Description
The lagahoo is a shapeshifting, trickster figure of Trinidadian legend (and popular belief), a thoroughly creolised werewolf. Like the native American Coyote, he operates at both divine and very human levels, as both a world-creator and an interferer in peoples' affairs.
The subject and consciousness of these arresting and truly original poems, Lagahoo is present from the beginnings of time, witness to countless arrivals and still around at the new millennium with his sly rejections of all repressions: sexual, social or political. He is present on a crowded bus, whispering, 'Your feet are bound and laced in leather,/ Your women's breasts are held with wires'. He is the creative, subversive creature of 'deep dark mud-lust and rebellion', who, unlike men, makes no distinction between himself and the earth he lives off ('I wear the red earth by staying low') whilst men live in a state of alienation and ecological enmity until their deaths when ('the earth will stitch their bodies/ With roots and vines, Like stupid little buttons.')

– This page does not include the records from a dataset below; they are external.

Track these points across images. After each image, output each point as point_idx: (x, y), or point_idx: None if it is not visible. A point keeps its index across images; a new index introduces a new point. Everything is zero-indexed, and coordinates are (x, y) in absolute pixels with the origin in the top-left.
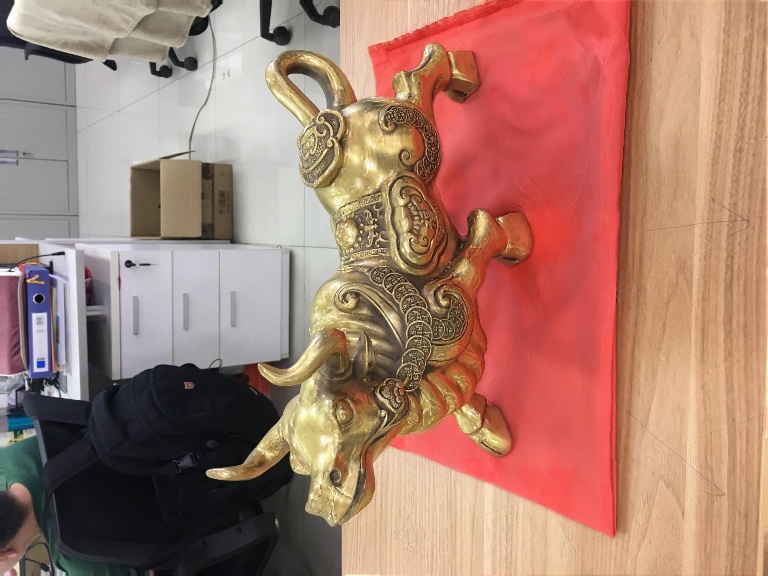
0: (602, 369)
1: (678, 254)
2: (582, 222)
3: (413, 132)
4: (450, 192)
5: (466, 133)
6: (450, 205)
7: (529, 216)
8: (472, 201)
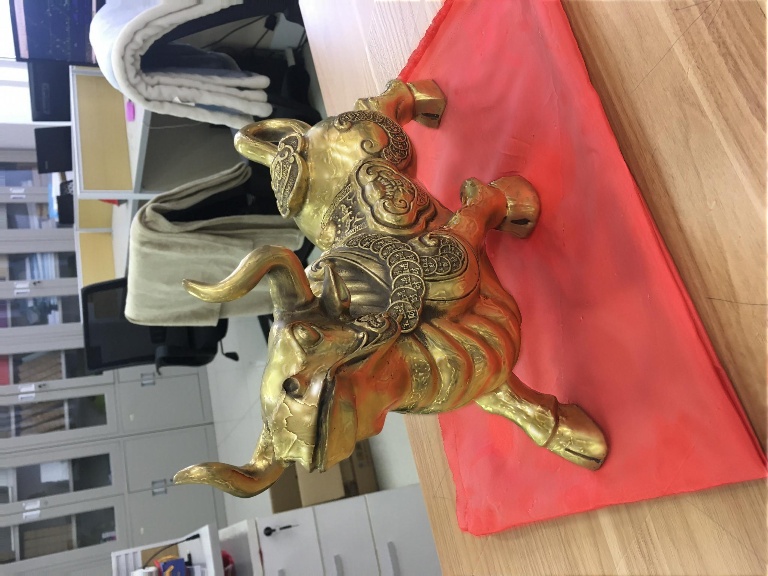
0: (651, 260)
1: (671, 87)
2: (570, 134)
3: (373, 127)
4: None
5: (449, 148)
6: None
7: (525, 174)
8: None
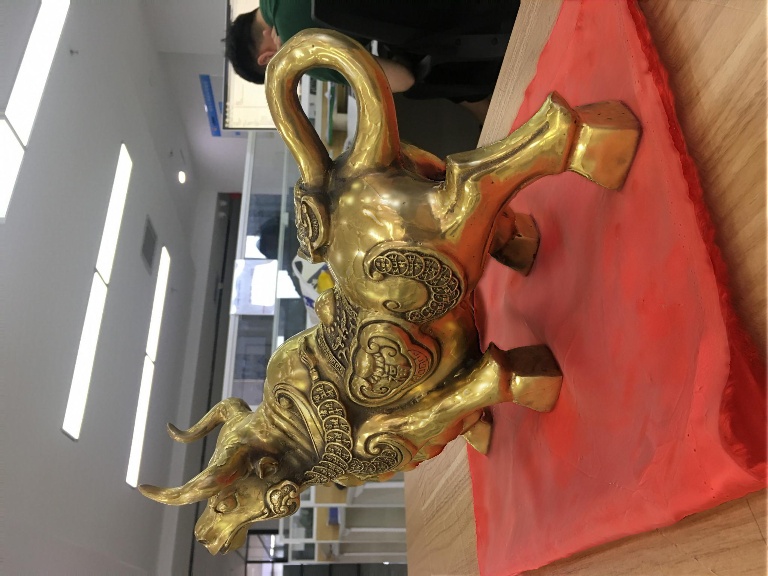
0: None
1: None
2: (566, 489)
3: (415, 282)
4: (551, 230)
5: (581, 214)
6: (546, 240)
7: (563, 390)
8: (553, 279)
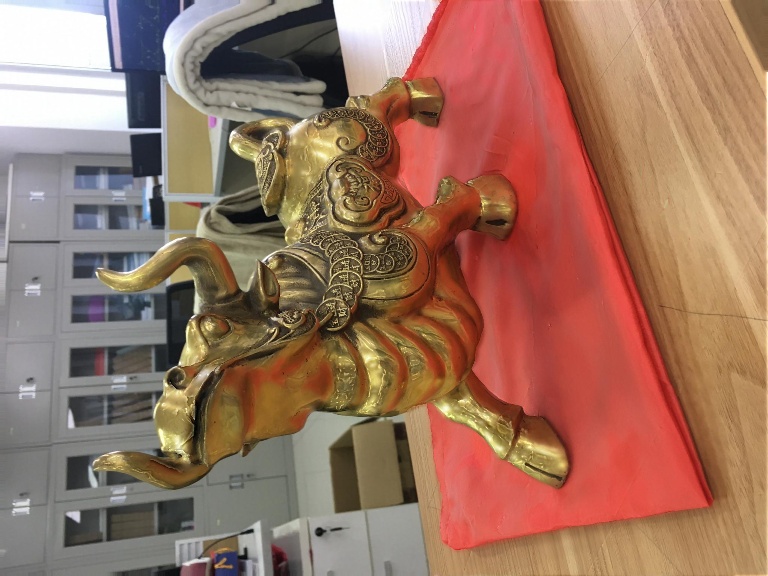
0: (603, 263)
1: (631, 76)
2: (541, 129)
3: (353, 124)
4: None
5: (444, 147)
6: None
7: (506, 173)
8: None
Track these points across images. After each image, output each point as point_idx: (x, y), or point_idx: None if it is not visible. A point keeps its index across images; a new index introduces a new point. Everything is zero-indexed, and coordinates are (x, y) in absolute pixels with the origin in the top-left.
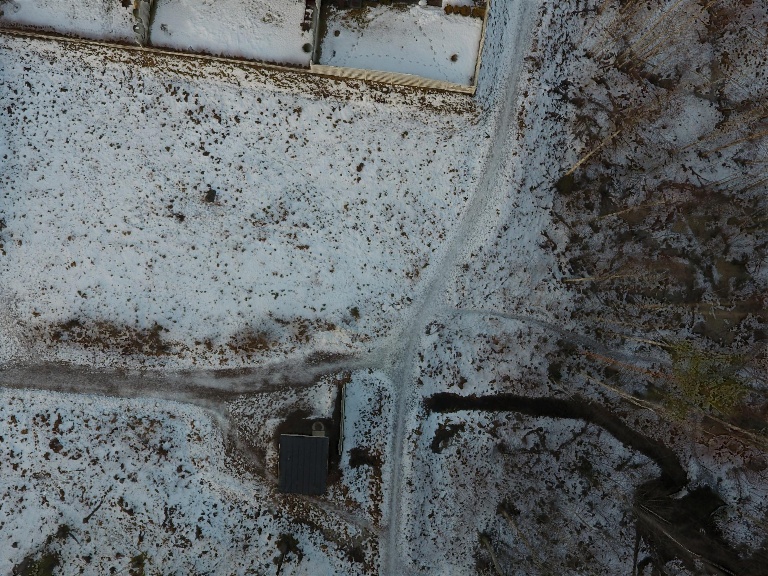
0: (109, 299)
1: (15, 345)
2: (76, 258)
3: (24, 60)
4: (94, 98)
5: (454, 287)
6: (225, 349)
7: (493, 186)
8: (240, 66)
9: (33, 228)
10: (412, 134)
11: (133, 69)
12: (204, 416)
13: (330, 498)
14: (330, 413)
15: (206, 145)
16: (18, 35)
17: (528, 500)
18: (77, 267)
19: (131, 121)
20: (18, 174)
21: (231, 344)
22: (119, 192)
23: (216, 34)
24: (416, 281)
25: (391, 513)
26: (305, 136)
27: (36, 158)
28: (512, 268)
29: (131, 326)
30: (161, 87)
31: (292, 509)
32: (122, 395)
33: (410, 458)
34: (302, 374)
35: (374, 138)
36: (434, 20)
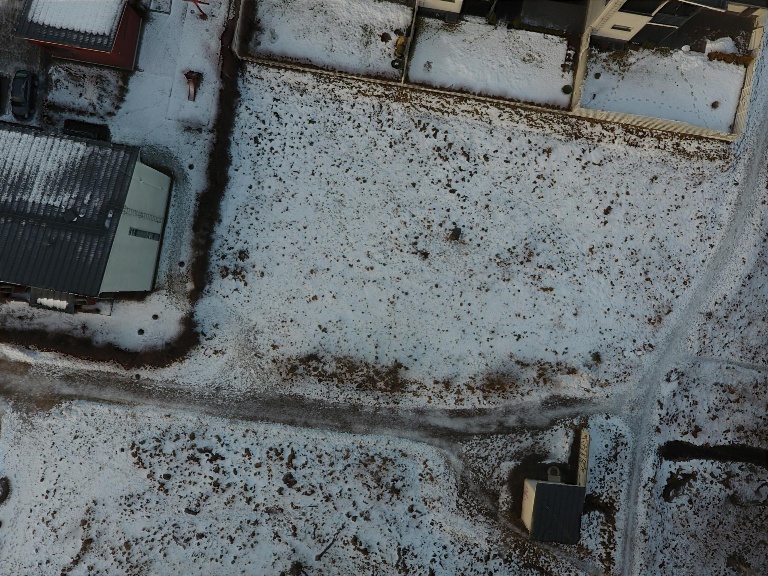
0: (350, 334)
1: (251, 377)
2: (318, 292)
3: (274, 90)
4: (342, 131)
5: (697, 335)
6: (462, 389)
7: (740, 234)
8: (496, 105)
9: (276, 260)
10: (661, 179)
11: (383, 103)
12: (437, 456)
13: (562, 544)
14: (566, 458)
15: (453, 182)
16: (274, 66)
17: (759, 553)
18: (318, 301)
19: (378, 155)
20: (262, 205)
21: (469, 384)
22: (363, 227)
23: (476, 72)
24: (658, 327)
25: (624, 562)
26: (553, 177)
27: (281, 189)
28: (751, 317)
29: (370, 362)
30: (410, 122)
31: (523, 554)
32: (355, 431)
33: (645, 507)
34: (538, 417)
35: (622, 181)
36: (697, 66)
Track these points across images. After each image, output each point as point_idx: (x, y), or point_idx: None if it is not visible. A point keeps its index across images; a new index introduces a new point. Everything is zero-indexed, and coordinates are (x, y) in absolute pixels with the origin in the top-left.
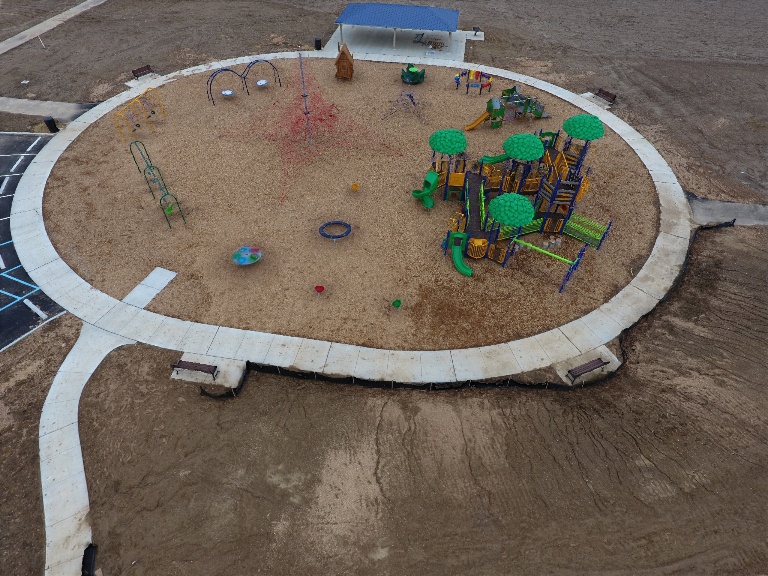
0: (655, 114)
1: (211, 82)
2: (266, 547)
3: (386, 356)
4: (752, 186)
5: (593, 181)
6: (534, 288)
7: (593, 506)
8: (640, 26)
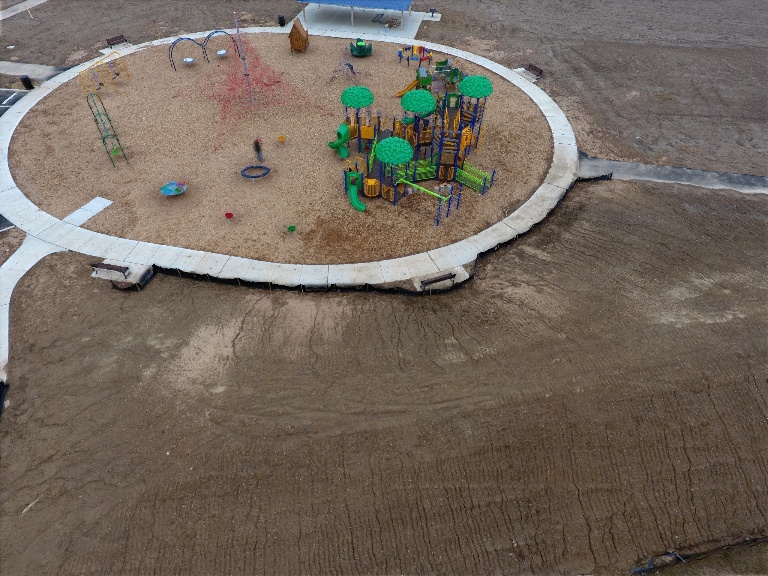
0: (575, 87)
1: (172, 49)
2: (134, 385)
3: (273, 267)
4: (641, 148)
5: (499, 141)
6: (416, 222)
7: (396, 366)
8: (594, 12)
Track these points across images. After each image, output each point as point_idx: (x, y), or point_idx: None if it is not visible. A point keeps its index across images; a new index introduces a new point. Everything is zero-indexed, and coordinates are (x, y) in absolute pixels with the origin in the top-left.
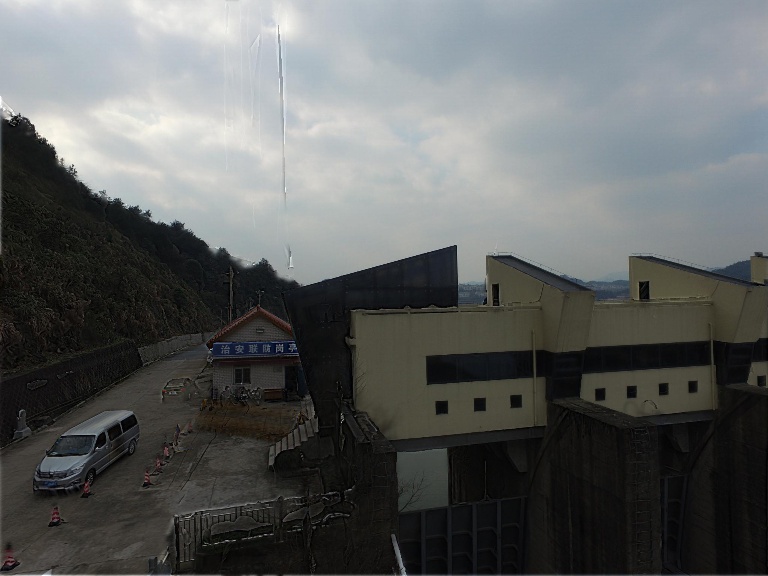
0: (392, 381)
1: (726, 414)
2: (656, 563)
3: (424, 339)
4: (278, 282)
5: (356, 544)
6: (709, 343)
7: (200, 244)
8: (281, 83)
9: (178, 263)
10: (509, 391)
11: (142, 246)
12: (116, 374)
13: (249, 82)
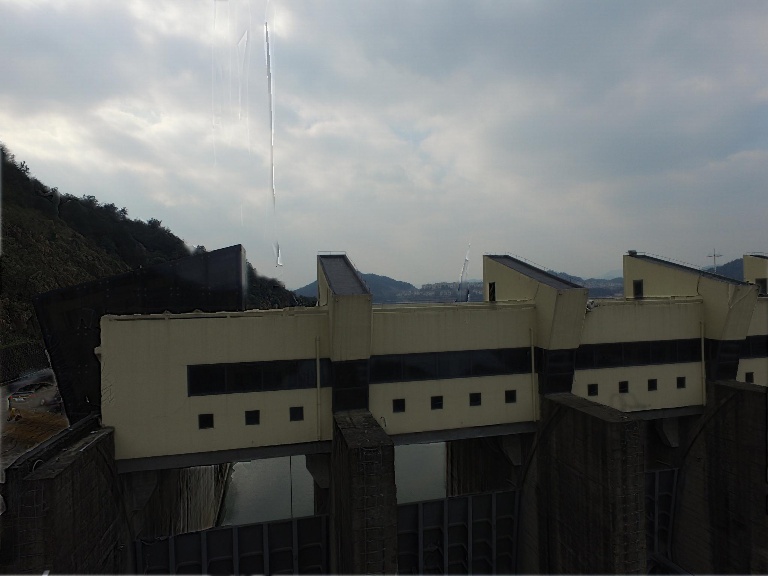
0: (146, 393)
1: (544, 426)
2: None
3: (185, 347)
4: (256, 280)
5: None
6: (530, 349)
7: (175, 242)
8: (269, 80)
9: (141, 261)
10: (289, 403)
11: (100, 244)
12: (1, 377)
13: (237, 79)
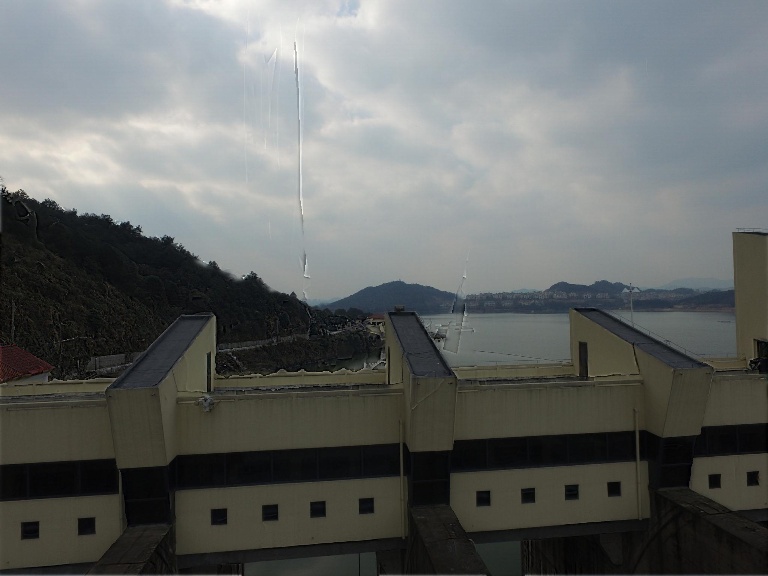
0: None
1: None
2: None
3: None
4: (263, 295)
5: None
6: None
7: (182, 258)
8: (297, 96)
9: (127, 280)
10: None
11: (83, 265)
12: None
13: None
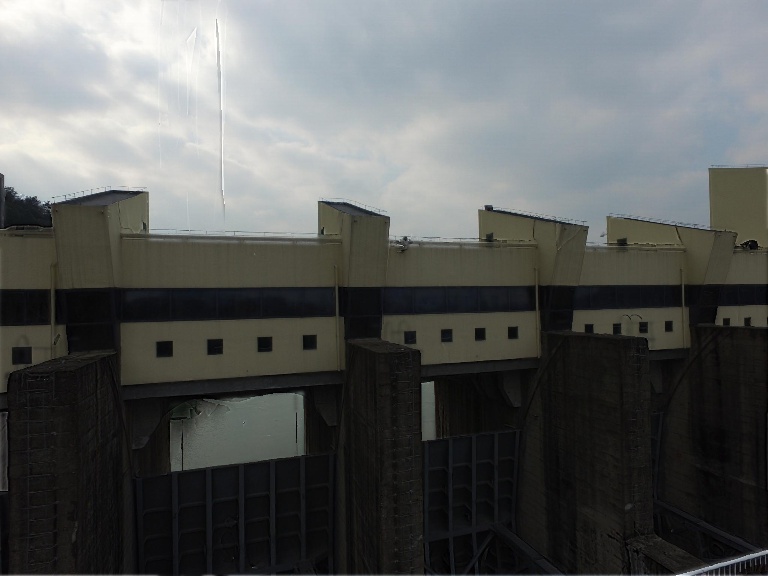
0: None
1: (347, 375)
2: (65, 564)
3: None
4: None
5: None
6: (334, 289)
7: None
8: (219, 78)
9: None
10: (12, 342)
11: None
12: None
13: None
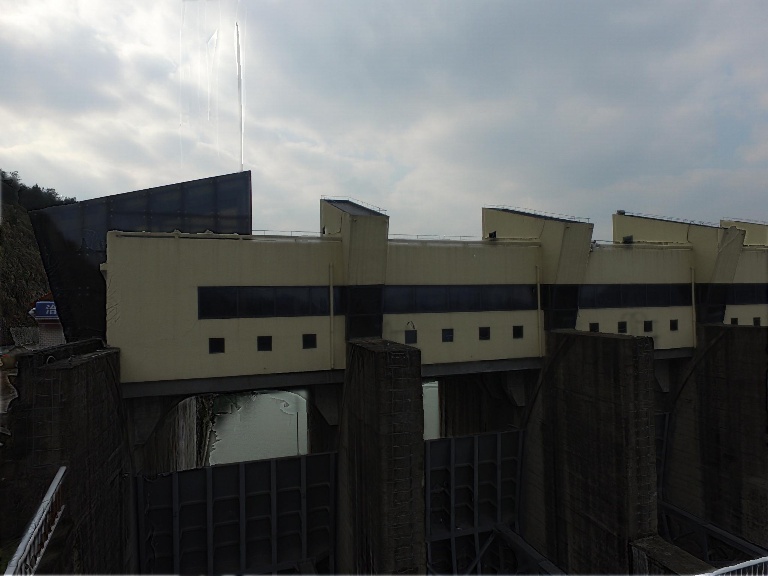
0: (154, 314)
1: (551, 360)
2: (417, 504)
3: (196, 268)
4: None
5: (10, 478)
6: (536, 286)
7: None
8: (239, 80)
9: None
10: (301, 330)
11: None
12: None
13: (206, 77)
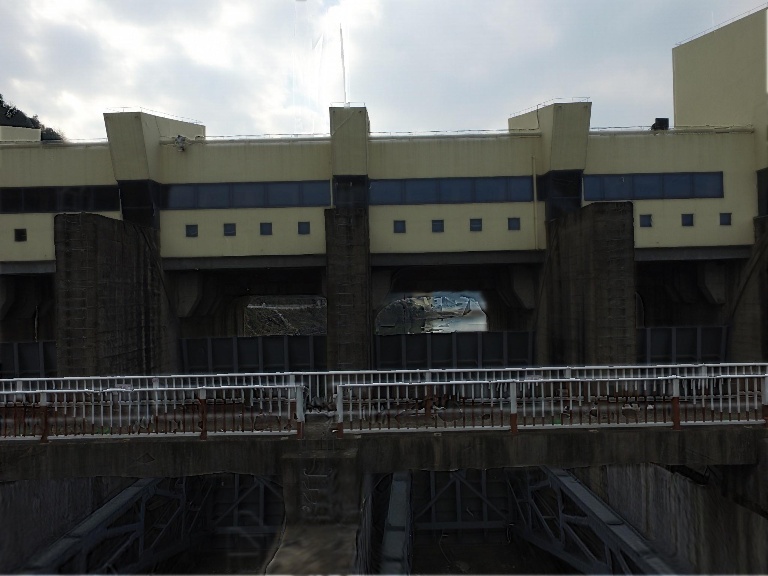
0: None
1: None
2: None
3: None
4: None
5: None
6: None
7: None
8: (343, 78)
9: None
10: None
11: None
12: None
13: None
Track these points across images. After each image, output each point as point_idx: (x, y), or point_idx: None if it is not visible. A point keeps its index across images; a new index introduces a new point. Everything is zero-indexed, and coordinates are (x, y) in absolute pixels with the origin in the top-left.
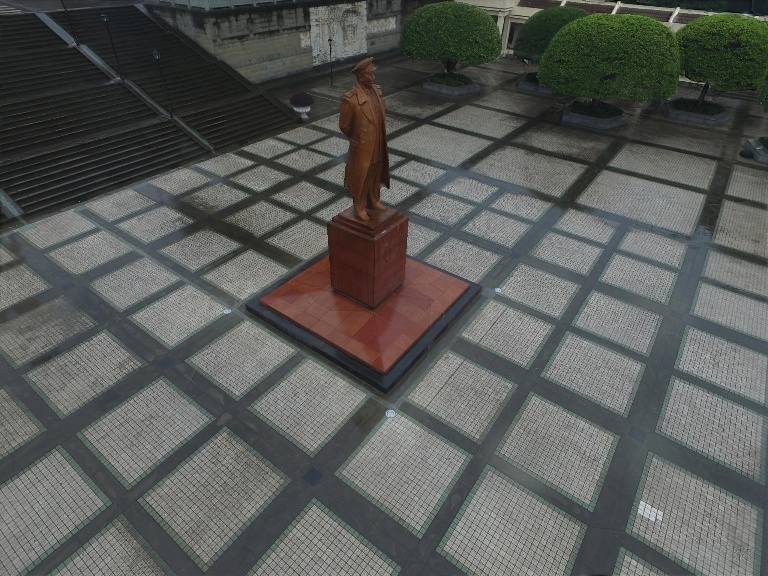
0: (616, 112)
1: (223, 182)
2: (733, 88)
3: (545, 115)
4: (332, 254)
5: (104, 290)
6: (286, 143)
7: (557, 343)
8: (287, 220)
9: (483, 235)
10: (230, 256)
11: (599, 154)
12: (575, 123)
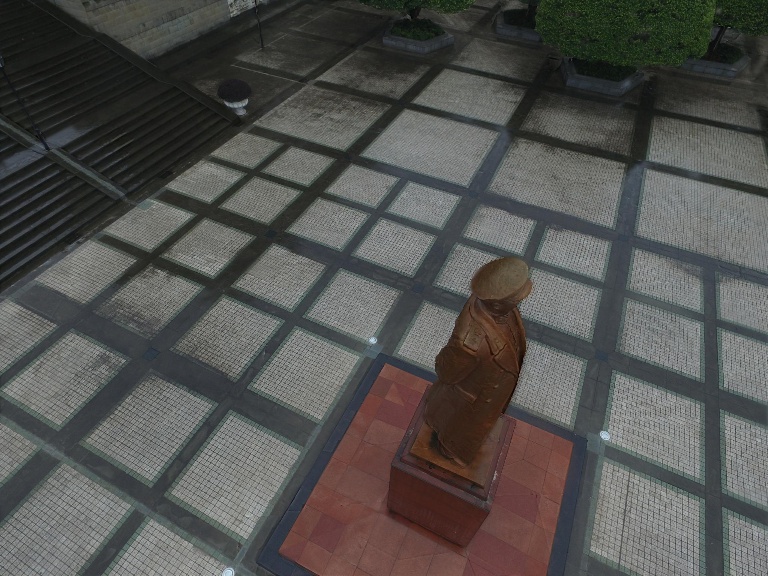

Belief in the reality of the lagahoo has featured as a successful defence in the Trinidadian courts where Aboud practices his other occupation as a barrister. There a defendant was acquitted from a wounding charge on the grounds that he believed that his victim, attacked at night, was a lagahoo. The victim, indeed, corroborated this defence by admitting that though he had never seen one, 'Ah does hear dem howling in de night'. In locating his voice in the twilight world between legend and reality, Aboud constantly rearranges the way the world can be perceived.
James Christopher Aboud was born in Trinidad in 1956 and educated there, in Canada, and in England. His first collection of poetry, The Stone Rose, was published in 1986. He lives in Port of Spain and is a Barrister-at-Law.